**Job:** Could you recast the part of the records below that opens with the line containing "scientific name: Gaultheria shallon" and closes with the line containing "scientific name: Plantago lanceolata" as a Markdown table, with a Row column holding the row number and an Entry column holding each line, and with blank lines left out?

--- Begin The input ---

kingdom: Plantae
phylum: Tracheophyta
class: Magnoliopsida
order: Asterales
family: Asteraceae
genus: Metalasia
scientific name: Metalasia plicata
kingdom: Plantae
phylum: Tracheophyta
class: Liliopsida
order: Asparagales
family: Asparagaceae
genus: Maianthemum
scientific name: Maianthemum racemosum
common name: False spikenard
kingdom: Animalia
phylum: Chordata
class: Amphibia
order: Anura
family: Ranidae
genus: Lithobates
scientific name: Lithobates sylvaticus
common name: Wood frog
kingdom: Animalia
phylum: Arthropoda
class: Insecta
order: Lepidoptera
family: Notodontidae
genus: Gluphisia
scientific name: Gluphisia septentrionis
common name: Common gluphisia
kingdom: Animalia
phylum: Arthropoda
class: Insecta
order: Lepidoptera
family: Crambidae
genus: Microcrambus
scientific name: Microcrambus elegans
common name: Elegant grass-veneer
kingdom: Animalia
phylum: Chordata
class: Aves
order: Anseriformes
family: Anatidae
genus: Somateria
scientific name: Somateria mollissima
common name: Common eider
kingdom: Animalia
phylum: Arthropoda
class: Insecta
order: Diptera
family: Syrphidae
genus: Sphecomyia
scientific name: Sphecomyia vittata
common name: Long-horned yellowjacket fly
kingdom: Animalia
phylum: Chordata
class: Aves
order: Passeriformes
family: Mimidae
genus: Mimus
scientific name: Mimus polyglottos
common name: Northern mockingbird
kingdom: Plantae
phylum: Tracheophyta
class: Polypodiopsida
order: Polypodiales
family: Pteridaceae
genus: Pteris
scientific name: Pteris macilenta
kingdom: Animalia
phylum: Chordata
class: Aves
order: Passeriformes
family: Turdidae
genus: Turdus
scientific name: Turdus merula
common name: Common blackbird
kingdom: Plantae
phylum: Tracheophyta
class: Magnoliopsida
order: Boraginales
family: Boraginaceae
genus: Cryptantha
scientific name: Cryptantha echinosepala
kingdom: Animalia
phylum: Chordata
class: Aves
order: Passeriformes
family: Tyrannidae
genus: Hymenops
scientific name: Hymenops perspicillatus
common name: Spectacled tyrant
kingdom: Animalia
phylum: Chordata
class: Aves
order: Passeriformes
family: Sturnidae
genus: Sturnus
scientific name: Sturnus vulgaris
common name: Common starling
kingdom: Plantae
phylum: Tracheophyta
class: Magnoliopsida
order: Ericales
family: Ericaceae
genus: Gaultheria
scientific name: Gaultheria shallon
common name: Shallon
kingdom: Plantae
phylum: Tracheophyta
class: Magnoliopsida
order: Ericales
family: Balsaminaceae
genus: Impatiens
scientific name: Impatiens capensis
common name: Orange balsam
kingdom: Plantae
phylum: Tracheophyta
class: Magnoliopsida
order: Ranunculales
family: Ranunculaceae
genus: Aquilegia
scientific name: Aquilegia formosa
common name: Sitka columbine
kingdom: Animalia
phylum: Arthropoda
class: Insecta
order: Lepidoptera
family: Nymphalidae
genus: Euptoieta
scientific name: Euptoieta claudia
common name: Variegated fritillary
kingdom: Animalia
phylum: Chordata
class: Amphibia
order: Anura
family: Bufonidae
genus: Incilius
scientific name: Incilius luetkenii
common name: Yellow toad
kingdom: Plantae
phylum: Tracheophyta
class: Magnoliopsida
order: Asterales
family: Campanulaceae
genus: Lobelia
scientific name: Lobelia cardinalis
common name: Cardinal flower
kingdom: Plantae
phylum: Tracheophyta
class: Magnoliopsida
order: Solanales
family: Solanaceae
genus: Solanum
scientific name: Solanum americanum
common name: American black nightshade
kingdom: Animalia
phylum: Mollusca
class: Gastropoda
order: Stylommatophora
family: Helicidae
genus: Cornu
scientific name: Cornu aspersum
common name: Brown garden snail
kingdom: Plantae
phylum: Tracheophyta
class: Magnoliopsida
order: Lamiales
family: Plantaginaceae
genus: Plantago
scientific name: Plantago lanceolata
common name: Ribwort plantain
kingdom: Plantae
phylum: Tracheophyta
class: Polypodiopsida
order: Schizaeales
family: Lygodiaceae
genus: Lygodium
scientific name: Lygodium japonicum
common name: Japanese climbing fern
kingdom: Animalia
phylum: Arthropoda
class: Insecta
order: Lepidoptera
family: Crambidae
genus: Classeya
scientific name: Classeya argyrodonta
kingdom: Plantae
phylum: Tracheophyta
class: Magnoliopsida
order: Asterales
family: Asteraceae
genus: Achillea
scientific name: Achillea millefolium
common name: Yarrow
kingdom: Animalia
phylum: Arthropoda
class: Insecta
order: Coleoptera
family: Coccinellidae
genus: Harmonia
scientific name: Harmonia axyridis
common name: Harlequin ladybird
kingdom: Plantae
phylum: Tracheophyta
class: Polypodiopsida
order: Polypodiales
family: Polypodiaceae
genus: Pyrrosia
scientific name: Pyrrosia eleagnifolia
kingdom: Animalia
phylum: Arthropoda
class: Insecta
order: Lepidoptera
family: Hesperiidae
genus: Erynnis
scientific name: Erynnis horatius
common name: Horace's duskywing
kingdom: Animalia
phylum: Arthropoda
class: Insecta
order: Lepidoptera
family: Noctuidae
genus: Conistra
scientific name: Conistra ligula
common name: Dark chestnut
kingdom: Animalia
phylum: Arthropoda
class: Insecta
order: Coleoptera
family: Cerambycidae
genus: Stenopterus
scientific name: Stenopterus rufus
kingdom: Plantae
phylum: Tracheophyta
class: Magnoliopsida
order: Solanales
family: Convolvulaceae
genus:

--- End The input ---

**Exercise response:**
| Row | Entry |
|---|---|
| 1 | scientific name: Gaultheria shallon |
| 2 | common name: Shallon |
| 3 | kingdom: Plantae |
| 4 | phylum: Tracheophyta |
| 5 | class: Magnoliopsida |
| 6 | order: Ericales |
| 7 | family: Balsaminaceae |
| 8 | genus: Impatiens |
| 9 | scientific name: Impatiens capensis |
| 10 | common name: Orange balsam |
| 11 | kingdom: Plantae |
| 12 | phylum: Tracheophyta |
| 13 | class: Magnoliopsida |
| 14 | order: Ranunculales |
| 15 | family: Ranunculaceae |
| 16 | genus: Aquilegia |
| 17 | scientific name: Aquilegia formosa |
| 18 | common name: Sitka columbine |
| 19 | kingdom: Animalia |
| 20 | phylum: Arthropoda |
| 21 | class: Insecta |
| 22 | order: Lepidoptera |
| 23 | family: Nymphalidae |
| 24 | genus: Euptoieta |
| 25 | scientific name: Euptoieta claudia |
| 26 | common name: Variegated fritillary |
| 27 | kingdom: Animalia |
| 28 | phylum: Chordata |
| 29 | class: Amphibia |
| 30 | order: Anura |
| 31 | family: Bufonidae |
| 32 | genus: Incilius |
| 33 | scientific name: Incilius luetkenii |
| 34 | common name: Yellow toad |
| 35 | kingdom: Plantae |
| 36 | phylum: Tracheophyta |
| 37 | class: Magnoliopsida |
| 38 | order: Asterales |
| 39 | family: Campanulaceae |
| 40 | genus: Lobelia |
| 41 | scientific name: Lobelia cardinalis |
| 42 | common name: Cardinal flower |
| 43 | kingdom: Plantae |
| 44 | phylum: Tracheophyta |
| 45 | class: Magnoliopsida |
| 46 | order: Solanales |
| 47 | family: Solanaceae |
| 48 | genus: Solanum |
| 49 | scientific name: Solanum americanum |
| 50 | common name: American black nightshade |
| 51 | kingdom: Animalia |
| 52 | phylum: Mollusca |
| 53 | class: Gastropoda |
| 54 | order: Stylommatophora |
| 55 | family: Helicidae |
| 56 | genus: Cornu |
| 57 | scientific name: Cornu aspersum |
| 58 | common name: Brown garden snail |
| 59 | kingdom: Plantae |
| 60 | phylum: Tracheophyta |
| 61 | class: Magnoliopsida |
| 62 | order: Lamiales |
| 63 | family: Plantaginaceae |
| 64 | genus: Plantago |
| 65 | scientific name: Plantago lanceolata |